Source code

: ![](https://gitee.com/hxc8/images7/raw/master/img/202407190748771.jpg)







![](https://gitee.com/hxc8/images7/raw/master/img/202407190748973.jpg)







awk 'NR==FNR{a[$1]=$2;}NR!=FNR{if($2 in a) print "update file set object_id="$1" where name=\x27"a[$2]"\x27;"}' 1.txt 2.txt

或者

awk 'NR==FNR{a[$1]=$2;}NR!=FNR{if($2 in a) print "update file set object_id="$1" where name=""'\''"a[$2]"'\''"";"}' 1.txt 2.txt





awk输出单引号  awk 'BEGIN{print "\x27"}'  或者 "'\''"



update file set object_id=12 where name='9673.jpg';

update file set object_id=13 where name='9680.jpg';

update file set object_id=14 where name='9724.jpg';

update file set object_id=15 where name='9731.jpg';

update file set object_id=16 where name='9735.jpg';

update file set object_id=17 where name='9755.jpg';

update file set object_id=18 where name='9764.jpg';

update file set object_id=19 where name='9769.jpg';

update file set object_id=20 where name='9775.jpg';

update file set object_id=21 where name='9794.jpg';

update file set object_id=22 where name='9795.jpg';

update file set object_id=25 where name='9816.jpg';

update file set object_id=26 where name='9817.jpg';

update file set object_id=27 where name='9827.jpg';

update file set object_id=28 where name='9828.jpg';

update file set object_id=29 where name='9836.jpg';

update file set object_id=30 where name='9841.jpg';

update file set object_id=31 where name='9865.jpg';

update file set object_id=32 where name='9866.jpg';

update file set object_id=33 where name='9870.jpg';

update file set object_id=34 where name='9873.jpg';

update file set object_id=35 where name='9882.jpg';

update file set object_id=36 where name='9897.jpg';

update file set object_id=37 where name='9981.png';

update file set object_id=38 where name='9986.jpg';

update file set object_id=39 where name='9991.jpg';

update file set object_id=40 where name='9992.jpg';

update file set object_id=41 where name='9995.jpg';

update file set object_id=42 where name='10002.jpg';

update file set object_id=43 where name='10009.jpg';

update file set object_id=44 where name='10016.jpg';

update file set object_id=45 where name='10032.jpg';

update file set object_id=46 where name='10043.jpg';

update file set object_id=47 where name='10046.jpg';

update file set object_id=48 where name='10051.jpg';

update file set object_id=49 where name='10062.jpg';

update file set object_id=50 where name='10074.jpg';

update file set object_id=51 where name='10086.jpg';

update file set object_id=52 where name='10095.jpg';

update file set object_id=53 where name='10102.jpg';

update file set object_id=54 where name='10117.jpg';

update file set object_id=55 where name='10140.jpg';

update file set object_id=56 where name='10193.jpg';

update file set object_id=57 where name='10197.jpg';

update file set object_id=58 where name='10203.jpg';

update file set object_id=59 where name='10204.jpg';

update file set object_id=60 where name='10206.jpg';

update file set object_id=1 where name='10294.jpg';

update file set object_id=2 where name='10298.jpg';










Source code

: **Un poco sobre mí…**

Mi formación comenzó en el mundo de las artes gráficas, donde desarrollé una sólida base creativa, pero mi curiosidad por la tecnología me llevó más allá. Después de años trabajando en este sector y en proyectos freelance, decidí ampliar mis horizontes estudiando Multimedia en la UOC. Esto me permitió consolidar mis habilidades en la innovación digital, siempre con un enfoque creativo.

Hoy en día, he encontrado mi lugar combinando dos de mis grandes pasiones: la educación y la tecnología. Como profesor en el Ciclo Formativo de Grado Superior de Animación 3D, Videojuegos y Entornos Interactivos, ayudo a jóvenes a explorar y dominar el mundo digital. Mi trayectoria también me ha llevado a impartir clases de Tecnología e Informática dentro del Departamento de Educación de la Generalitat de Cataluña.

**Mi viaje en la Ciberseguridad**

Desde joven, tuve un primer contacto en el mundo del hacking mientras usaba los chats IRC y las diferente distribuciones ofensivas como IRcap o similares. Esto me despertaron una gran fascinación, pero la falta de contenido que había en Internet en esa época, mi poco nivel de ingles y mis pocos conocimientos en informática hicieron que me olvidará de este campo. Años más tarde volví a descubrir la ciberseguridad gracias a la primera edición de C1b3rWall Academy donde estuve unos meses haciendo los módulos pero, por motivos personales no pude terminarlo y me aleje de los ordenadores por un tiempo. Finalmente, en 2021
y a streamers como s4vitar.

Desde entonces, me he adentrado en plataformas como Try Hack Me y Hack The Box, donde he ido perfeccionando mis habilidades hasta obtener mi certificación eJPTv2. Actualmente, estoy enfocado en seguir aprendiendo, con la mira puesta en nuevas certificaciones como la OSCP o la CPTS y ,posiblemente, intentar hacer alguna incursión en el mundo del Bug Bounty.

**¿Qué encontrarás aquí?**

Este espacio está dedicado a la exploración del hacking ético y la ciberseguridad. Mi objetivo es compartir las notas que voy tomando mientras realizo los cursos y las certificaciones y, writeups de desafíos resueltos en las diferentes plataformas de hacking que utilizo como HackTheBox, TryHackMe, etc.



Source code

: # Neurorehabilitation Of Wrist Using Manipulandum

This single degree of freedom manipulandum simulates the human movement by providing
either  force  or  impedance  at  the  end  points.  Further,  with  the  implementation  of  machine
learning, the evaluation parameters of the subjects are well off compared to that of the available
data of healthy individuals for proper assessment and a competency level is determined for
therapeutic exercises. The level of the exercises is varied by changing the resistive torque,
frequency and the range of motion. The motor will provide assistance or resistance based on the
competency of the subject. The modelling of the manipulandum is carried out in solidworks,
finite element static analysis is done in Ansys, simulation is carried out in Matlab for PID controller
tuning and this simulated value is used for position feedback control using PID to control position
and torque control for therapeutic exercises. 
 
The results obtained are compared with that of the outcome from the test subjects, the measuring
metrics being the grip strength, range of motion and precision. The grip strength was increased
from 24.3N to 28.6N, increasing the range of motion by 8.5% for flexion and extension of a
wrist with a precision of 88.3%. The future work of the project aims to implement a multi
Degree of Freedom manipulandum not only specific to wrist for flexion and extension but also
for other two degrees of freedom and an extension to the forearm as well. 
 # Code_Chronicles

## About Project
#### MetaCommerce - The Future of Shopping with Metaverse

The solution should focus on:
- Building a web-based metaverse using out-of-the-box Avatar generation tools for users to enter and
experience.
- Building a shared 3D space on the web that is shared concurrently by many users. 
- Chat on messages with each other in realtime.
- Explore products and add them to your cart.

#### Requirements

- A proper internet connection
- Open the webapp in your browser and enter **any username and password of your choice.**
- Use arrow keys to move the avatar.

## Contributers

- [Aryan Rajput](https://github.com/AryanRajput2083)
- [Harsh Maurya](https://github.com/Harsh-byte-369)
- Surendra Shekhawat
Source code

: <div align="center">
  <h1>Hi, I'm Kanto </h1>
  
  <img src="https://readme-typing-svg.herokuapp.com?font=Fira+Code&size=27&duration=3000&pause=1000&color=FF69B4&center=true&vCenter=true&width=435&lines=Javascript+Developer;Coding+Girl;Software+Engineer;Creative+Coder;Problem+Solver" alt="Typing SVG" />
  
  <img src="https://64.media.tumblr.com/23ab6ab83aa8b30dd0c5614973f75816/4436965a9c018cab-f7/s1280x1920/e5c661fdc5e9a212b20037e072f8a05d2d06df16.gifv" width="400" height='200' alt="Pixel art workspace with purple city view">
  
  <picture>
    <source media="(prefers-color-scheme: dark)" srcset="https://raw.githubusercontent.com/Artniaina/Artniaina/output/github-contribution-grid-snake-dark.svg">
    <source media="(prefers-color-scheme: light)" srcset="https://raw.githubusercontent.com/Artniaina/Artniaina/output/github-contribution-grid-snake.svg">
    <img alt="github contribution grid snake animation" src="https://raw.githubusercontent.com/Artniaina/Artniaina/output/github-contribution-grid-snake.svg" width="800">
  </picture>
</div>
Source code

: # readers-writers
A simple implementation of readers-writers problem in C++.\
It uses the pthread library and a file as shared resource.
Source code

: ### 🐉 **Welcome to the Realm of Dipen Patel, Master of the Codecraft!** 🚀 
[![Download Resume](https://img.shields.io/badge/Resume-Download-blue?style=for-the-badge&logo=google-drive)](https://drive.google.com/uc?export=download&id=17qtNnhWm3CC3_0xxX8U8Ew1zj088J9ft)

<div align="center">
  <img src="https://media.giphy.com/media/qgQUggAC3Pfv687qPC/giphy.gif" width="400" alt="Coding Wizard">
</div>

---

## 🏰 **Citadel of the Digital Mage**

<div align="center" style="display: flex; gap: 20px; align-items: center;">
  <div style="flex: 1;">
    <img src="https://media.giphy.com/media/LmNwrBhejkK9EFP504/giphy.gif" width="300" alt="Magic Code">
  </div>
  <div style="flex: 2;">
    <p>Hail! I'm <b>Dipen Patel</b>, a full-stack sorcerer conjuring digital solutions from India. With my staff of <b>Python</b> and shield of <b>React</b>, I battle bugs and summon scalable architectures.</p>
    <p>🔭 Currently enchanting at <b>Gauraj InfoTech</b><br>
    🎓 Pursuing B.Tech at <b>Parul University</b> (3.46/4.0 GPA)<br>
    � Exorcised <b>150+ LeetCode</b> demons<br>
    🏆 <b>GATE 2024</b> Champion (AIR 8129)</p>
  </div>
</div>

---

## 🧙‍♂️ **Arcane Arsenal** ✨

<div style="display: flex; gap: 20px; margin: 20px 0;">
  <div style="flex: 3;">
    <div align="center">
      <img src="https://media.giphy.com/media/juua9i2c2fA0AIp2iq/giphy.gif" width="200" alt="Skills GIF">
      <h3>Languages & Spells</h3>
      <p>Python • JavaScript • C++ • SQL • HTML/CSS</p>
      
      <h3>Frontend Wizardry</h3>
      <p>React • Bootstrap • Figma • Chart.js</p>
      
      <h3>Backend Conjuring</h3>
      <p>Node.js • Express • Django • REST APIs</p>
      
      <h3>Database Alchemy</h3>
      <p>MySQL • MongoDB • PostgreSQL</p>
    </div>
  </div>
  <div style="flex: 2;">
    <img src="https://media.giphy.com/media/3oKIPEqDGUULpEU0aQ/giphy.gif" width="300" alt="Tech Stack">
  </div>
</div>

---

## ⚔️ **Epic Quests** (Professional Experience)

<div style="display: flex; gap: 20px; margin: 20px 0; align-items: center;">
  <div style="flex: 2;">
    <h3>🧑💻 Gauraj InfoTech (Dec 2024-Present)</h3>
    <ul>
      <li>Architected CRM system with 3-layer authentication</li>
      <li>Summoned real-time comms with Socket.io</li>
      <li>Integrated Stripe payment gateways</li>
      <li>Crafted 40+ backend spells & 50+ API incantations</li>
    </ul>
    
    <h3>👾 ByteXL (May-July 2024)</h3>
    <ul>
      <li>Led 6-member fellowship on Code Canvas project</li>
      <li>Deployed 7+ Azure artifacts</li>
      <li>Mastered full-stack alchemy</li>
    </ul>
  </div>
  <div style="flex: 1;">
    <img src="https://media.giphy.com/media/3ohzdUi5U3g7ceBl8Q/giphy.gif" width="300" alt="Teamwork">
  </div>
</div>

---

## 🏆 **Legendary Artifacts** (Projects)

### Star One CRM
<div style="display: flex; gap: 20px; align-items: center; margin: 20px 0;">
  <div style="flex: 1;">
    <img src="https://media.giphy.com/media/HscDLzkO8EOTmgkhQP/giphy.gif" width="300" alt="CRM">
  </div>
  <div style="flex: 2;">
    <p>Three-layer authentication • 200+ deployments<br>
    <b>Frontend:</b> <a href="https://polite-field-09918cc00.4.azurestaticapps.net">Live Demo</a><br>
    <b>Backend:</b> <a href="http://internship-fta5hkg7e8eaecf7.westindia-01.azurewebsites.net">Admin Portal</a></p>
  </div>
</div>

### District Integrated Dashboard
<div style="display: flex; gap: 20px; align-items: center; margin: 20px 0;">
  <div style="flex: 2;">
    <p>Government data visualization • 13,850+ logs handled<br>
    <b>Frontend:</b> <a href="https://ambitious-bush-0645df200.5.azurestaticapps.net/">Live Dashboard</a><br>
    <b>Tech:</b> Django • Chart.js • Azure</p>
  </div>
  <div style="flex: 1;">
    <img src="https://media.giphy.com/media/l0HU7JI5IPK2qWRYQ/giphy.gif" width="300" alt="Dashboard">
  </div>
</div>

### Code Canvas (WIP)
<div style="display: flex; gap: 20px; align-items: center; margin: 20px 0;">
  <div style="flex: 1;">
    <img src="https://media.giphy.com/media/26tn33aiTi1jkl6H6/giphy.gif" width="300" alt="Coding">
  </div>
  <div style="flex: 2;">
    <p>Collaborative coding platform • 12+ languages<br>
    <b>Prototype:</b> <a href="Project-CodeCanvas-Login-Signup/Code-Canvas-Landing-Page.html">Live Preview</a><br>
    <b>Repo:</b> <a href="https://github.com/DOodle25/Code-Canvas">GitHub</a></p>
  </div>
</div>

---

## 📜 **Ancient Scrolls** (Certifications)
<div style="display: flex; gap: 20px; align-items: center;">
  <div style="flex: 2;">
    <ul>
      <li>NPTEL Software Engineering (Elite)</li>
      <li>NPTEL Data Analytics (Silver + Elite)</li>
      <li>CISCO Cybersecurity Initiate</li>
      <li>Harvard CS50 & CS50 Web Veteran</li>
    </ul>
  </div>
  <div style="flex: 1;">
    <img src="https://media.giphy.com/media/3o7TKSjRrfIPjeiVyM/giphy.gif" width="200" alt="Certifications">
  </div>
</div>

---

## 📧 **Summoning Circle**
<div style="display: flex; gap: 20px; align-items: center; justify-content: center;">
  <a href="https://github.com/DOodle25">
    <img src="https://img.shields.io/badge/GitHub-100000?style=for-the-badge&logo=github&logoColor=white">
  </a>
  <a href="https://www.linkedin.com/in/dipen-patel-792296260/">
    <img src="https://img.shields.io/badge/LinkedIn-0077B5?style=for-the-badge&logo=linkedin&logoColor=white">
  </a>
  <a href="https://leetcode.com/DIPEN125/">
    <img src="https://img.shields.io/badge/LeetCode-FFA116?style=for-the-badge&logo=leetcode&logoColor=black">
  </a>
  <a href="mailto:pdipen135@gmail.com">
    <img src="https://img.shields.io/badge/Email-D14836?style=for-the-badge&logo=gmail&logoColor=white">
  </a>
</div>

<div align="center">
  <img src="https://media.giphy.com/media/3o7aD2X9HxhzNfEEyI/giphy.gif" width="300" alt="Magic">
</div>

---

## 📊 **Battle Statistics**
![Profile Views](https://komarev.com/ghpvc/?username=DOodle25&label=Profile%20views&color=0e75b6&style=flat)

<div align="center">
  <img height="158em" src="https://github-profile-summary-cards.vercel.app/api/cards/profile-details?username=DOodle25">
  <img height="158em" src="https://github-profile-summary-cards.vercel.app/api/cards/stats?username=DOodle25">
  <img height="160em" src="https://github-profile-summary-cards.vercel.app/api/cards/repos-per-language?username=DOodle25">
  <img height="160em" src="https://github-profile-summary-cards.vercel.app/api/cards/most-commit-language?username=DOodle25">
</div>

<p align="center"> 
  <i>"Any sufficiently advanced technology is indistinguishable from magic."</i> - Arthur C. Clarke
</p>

• WHAT YOU NEED TO DO
Find every line above where the word "Artniaina" occurs, and copy that line.

• ANSWER
    <source media="(prefers-color-scheme: dark)" srcset="https://raw.githubusercontent.com/Artniaina/Artniaina/output/github-contribution-grid-snake-dark.svg">
    <source media="(prefers-color-scheme: light)" srcset="https://raw.githubusercontent.com/Artniaina/Artniaina/output/github-contribution-grid-snake.svg">
    <img alt="github contribution grid snake animation" src="https://raw.githubusercontent.com/Artniaina/Artniaina/output/github-contribution-grid-snake.svg" width="800">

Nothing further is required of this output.